例えば「電柱が倒壊した」とか「樹木が倒壊した」などです。
「倒壊」を使った例文1
「先日の台風の影響で、電柱が何本も倒壊した」
台風などの自然現象で、非常に強い力が建物に加わってしまうと、その力に建物が耐えられなくなり壊れてしまいます。
その場合「倒壊した」と使われます。
「倒壊」を使った例文2
「長年放置されていてボロボロになっていた空き家が、先日ついに倒壊してしまった」
長期間空き家として放置されている建物が近年「危険物件」として社会問題となりつつあります。
空き家を処分する人が存在しなかったり、すでに亡くなっていたりして空き家がそのまま放置され風化した結果、いつ「倒壊」してもおかしくない危険な状態で放置されてしまっている場合があります。
2-「倒壊」を使った例文3
「築30年の実家は、今日の地震で倒壊していない非常に心配だ」
建物が「倒壊」する恐れが最も高いのは巨大地震です。
巨大地震が起こると、古い建物などはその非常に強力な揺れに耐えきれなくなってしまい、「倒壊」してしまいます。

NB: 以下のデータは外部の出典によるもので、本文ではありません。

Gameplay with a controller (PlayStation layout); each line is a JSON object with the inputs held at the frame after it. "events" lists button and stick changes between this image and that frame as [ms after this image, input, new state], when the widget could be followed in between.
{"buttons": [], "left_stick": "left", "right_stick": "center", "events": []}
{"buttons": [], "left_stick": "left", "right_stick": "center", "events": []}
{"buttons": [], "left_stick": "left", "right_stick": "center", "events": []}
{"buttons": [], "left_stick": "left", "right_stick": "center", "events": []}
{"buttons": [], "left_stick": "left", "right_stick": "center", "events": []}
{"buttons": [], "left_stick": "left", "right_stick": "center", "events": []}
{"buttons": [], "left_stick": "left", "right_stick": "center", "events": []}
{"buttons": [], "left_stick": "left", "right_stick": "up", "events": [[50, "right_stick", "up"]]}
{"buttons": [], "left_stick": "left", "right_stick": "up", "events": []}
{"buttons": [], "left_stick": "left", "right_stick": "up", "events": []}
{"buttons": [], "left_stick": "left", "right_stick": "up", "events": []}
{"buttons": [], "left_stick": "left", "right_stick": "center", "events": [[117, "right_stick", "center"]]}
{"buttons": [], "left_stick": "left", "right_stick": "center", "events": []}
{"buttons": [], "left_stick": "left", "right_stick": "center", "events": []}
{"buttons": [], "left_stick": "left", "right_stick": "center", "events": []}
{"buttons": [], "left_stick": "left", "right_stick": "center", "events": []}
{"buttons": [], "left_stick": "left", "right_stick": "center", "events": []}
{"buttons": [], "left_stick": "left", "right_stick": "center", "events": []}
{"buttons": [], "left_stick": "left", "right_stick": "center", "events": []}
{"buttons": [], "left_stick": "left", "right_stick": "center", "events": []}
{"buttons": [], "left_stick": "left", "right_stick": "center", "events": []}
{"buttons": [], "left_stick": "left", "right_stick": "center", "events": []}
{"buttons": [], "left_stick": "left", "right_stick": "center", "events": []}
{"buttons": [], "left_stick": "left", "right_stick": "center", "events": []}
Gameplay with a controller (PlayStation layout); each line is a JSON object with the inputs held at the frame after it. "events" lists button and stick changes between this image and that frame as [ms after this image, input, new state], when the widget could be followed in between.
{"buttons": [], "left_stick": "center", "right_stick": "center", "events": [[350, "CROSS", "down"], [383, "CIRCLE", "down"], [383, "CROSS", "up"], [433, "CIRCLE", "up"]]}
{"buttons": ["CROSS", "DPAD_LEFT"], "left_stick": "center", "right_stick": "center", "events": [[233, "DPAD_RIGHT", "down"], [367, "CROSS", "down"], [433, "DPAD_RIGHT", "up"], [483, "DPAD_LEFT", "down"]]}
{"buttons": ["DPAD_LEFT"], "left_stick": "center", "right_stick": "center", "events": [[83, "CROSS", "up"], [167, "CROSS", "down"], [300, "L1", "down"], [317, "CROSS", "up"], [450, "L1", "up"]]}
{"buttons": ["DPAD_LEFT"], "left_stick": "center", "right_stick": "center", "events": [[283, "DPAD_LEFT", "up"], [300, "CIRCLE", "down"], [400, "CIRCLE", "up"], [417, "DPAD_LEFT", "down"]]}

さらには、急に起こる場合がほとんどですので、家の中にいた場合は命の危険すらあるのです。
「倒壊」を使った例文4
「裏山に昔からあった大木が、カミナリの直撃を受けて倒壊してしまった」
自然界の樹木が「倒壊」する原因として、カミナリの直撃が挙げられます。
カミナリは高い所に落ちるとの通説があり、高くそびえる樹木に落ちやすいと考えられています。
「倒壊」を使った例文5
「町のシンボルだった鉄塔が、劣化のために先日撤去作業があり倒壊した」
古くなった建物を故意に壊す際にも「倒壊」は使用されます。
日本では安全に順番に撤去していきますが、諸外国ではダイナマイトなどの爆発物を使用して一気に壊す方法もあり、まさに「倒壊」したと言えます。
「倒壊」の類語や言い換え語
「倒壊」の類語や言い換え語の一部は以下になります。
「決壊」「崩れ落ちる」「崩壊」「崩潰」「倒潰」「全壊」「瓦解」などとなります。
「崩壊」の意味と使い方
「崩壊」とは、様々な物がくずれて壊れることを指します。
この様々のものは「倒壊」の例のような「立っている」ものとは限りません。
もちろん「立っている」ものに対しても使用されることはありますが、立っていないものや、目にみえないものも対象となります。
「崩壊」という単語は様々な物が崩れた事を指します。
その例として、斜面が大雨などで崩れて壊れる事を「斜面崩壊」と言ったり、最近よく耳にする医療現場が患者でいっぱいになり対応できなくなることを指す「医療崩壊」、学校などの教育が機能を果てせていない状況が継続して問題の解決が行えなくなった際に使われる「学級崩壊」など、目に見えないものについても「崩壊」は使用されます。
「崩壊」を使った例文1
・『新型コロナウィルス感染症の影響で、医療崩壊が深刻な社会問題となっている』
昨今の新型コロナウィルスの影響で、病院のひっ迫がニュースでよく耳にします。
そして病院の入院病床の圧迫などを「医療崩壊」と呼びます。
「崩壊」を使った例文2
・『我が子のクラスで集団いじめが起きてもはや学級崩壊と言える状況だ』
社会問題のひとつとなっている「学級崩壊」。
いじめや生徒の暴力などがきっかけで教育機能が崩壊してしまう事を指します。
「崩壊」を使った例文3
・『先日の大雨で斜面崩壊の危険があるため、避難勧告が出ている』
集中豪雨で雨水を大量に含んだ山の斜面は、突然崩壊し崩れる恐れがあります。
これを「斜面崩壊」と呼び、近くに住む住民は非常に危険な状況になってしまいます。
まとめ
「倒壊」とは主に目に見えて立っている物に対して使用される言葉であるのに対し「崩壊」とは目に見えるものにも使用されますが、見えないものに対しても使用される違いがあります。
どちらの言葉を使用しても基本的に意味は通じますが、その場に適した言葉を使用する事を心がけたほうがよいでしょう。